Elias Lipiner
O notável e célebre historiador Professor Elias Lipiner nasceu em 23 de fevereiro de 1916, na cidade de Chotin, antiga Bessarábia, hoje Moldávia. Aos treze anos foi obrigado a abandonar os estudos para ajudar o pai no sustento da família. Aos dezoito, em 1934, emigrou para o Brasil, onde viu-se na contingência de trabalhar como prestamista enquanto completava os estudos. Quatro anos depois já publicava na imprensa israelita alguns ensaios começados ainda em sua cidade natal.
Bacharelou-se em Direito no Rio de Janeiro, onde também iniciou sua carreira de jornalista profissional. Transferiu-se para S. Paulo, em dois anos defendeu o doutorado na Faculdade de Direito do Largo São Francisco, enquanto exercia a função de editor do jornal israelita "O Novo Momento". Dedicou grande parte de sua vida às pesquisas sobre a história dos judeus no mundo luso-brasileiro, notadamente sobre a Inquisição que a marcou tão profundamente.
O Professor Lipiner, exemplo de sábio multifacetado e de erudito humilde e solitário, recusava apoderar-se do conhecimento que produzia. Seu mote era compartilhar, mestre sem cátedra, mas com uma legião de alunos. Nos últimos anos de vida se estabeleceu em Jerusalém e começou a preocupar-se com a publicação dos trabalhos que se acumulavam na sua casa.
Nas palavras do próprio autor sobre si mesmo, "Meus principais trabalhos versaram sobre os tempos inquisitoriais. Com eles pensei em recuperar a identidade, a genealogia e as vidas de milhares de personagens cuja vida sofrida se espelha através dos 40 mil processos arquivados na Torre do Tombo, seus ossos queimados e o pó espalhado nas águas do Tejo. Herculano e outros historiadores dedicaram suas obras mais à burocracia da perseguição do que às suas vítimas. A história das vítimas desta perversa engrenagem ficou relegada a planos secundários. Verificando esta falha historiográfica e humana, tomei como ponto de partida para os meus trabalhos a pesquisa detalhada da vida destes heróis esquecidos. Procurei tirá-los do anonimato histórico e empenhei-me na perenidade dos seus nomes encobertos, perpetuando-lhes a memória.

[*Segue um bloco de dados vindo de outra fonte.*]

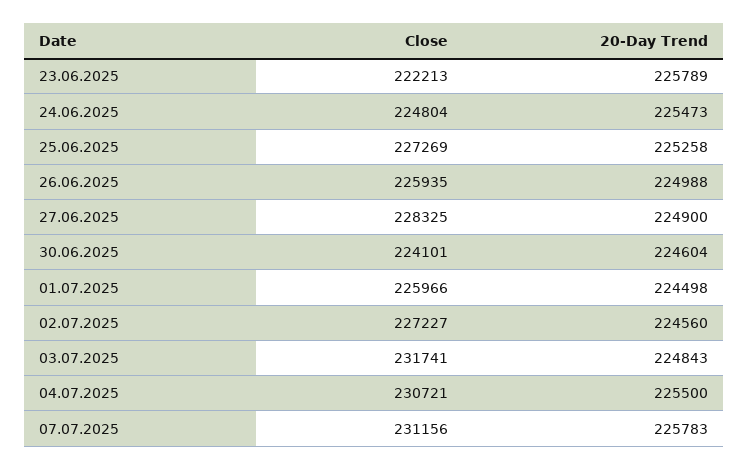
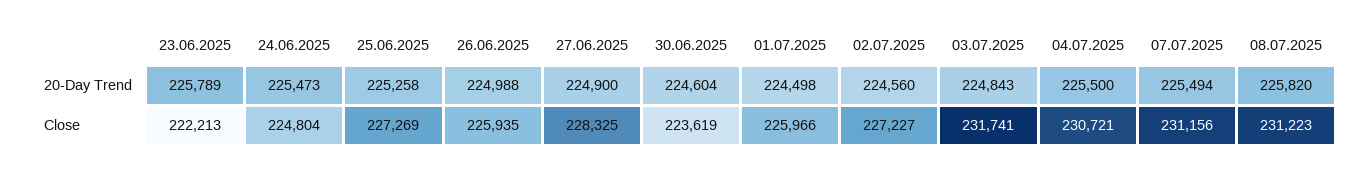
Close, 30.06.2025: 224101 -> 223619
20-Day Trend, 07.07.2025: 225783 -> 225494
20-Day Trend, 08.07.2025: none -> 225820
Close, 08.07.2025: none -> 231223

Era desnorteada e confusa a vida psicológica de um preso da Inquisição, atormentado com dramas de consciência devia denunciar parentes ou amigos, envolvendo-os nos procedimentos judiciais, para salvar a si próprio".
Com base nos feixes de documentos inquisitoriais relativos a um acusado (e não apenas o seu processo nominal), construiu uma obra-prima, o emocionante relato sobre a vida, prisão e martírio do jovem luso-holandês capturado no Brasil, Isaac de Castro (queimado vivo em Lisboa em 15 de dezembro de 1647).

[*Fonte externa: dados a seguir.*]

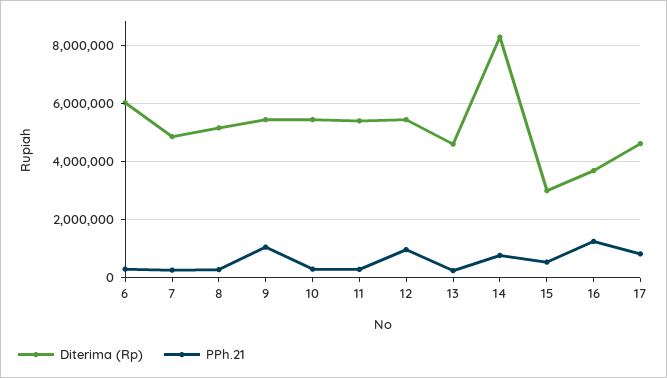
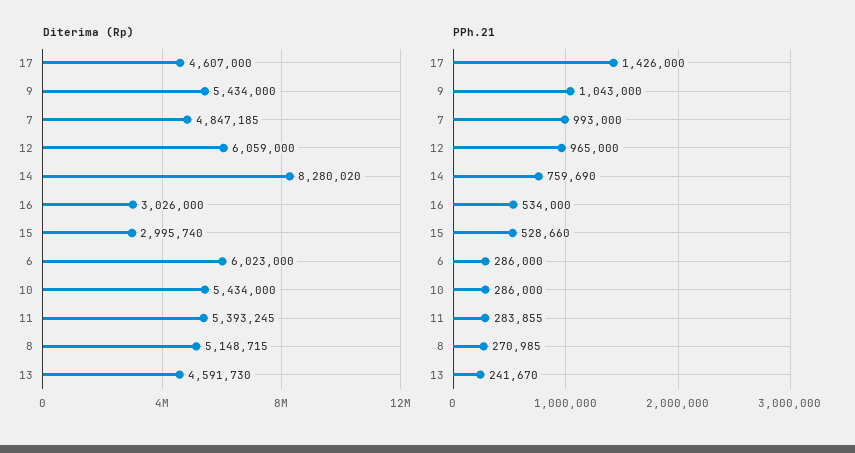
PPh.21, 7: 250000 -> 993000
Diterima (Rp), 12: 5500000 -> 6059000
Diterima (Rp), 16: 3750000 -> 3026000
PPh.21, 16: 1250000 -> 534000
PPh.21, 17: 750000 -> 1426000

Numa escrita castiça e nobre, plenamente integrada ao clima processual, Lipiner anima a documentação da Inquisição. Do palavreado às vezes insultuoso para com as vítimas tirou expressões lapidares, algumas convertidas em títulos. Nas peças acusatórias flagrou fatos relevantes sobre a vida, costumes e psicologia dos cristãos-novos. Com eles montou uma galeria de tipos e situações rigorosamente amparadas na crônica hebraica. Sem levantar a voz, sem alardear posições ou sentenças, narrador esmerado e historiador indisputado.